Congratulations – you’ve got a job offer! Now is your moment to make your case for part-time or flexible working.
If the position was advertised as open to flexible hours or part-time, or if the topic arose in the interview stages, your employer will be expecting to thrash out the details. But if the job wasn’t advertised as flexible, and it didn’t feel appropriate to ask at interview, now’s the time.
We know that negotiating isn’t easy, especially if you’re feeling nervous that your request might be rejected and you might lose the job offer. The process involves preparation, strategy and a steady nerve. But none of that means you shouldn’t give it a go, or that the employer won’t get on board with your request.
Here’s our step-by-step guide to help you get what you want:
Show your enthusiasm
First things first: thank the hiring manager for the job offer. Impress upon them how happy you are to have got the role and how excited you are at the prospect of working for the company. Then say that, before accepting the offer, you’d like to have a conversation about flexible working.
Think of flexible working as a benefit, just like the salary
Have an idea in your head of what you want, what the employer will want, and be prepared to meet somewhere in the middle. We know that 9 in 10 UK managers are open to flexible working for the right candidate and, as you’ve just been offered the job, you can safely assume that means you.
Offer a solution, not a problem
Package your need for flexible working as something that will work well for the role, and find ways to back-up your case.
For example, have you worked part-time or flexibly in previous roles, and can you explain how successful it was? Can you suggest that working from home for certain tasks will make you more productive? Will working remotely permit you to start earlier or perhaps stay connected later? Present your need for flexible working as something that will benefit the employer.
And remember, you don’t need to explain all your reasons for wanting to work part-time or flexibly. Negotiating flexibility isn’t about the why – it’s about the how.
It’s all in the pitch
Reaching an arrangement you’re happy with will depend just as much on the way you negotiate, as what you’re actually negotiating.
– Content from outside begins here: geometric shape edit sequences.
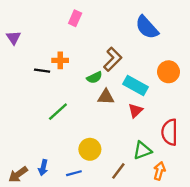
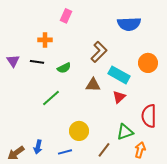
blue semicircle: (147, 27) -> (129, 24), turned -50
purple triangle: (14, 38) -> (13, 61), moved
orange cross: (60, 60) -> (45, 40), moved
green semicircle: (94, 77) -> (64, 68), moved

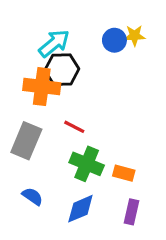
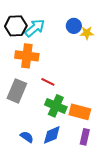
yellow star: (135, 36) -> (87, 33), moved
black hexagon: (62, 70) -> (16, 26), moved
orange rectangle: (124, 173) -> (80, 112), size x1.5
blue semicircle: (32, 196) -> (27, 137), moved

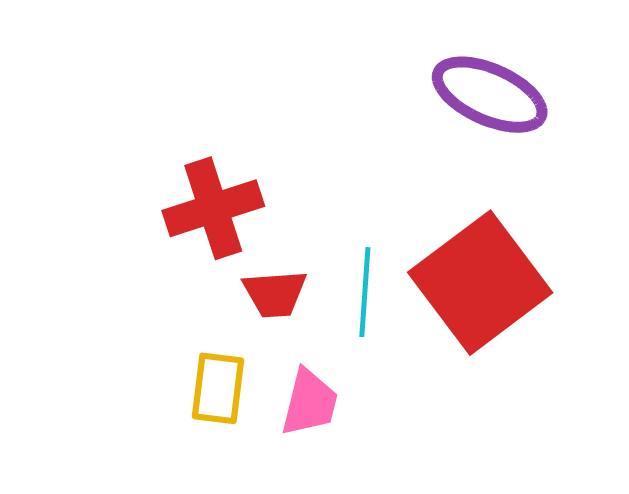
Be confident, calm, straightforward and definitely not emotional, even if you feel there’s a lot riding on this. Practise your pitch beforehand, because it’s all in the delivery – if you don’t sound like you believe this is a good idea which can work, the employer certainly won’t.
Be flexible about your flexibility
Finally, remember negotiation is a two-way street. Your need to work flexibly may be your priority, but it won’t be the employer’s. So can you meet them halfway? For example, would you be able to flex the hours you work from time to time, if the business needs it? Could you start off working full-time, with the agreement that you’ll move to a four day week once you’re settled in the role?
In short, have a conversation and reach a compromise. It will show willing to your employer, which is an attitude they will thank you for. And it will make it more likely that you’ll get the flexible or part-time job you really want.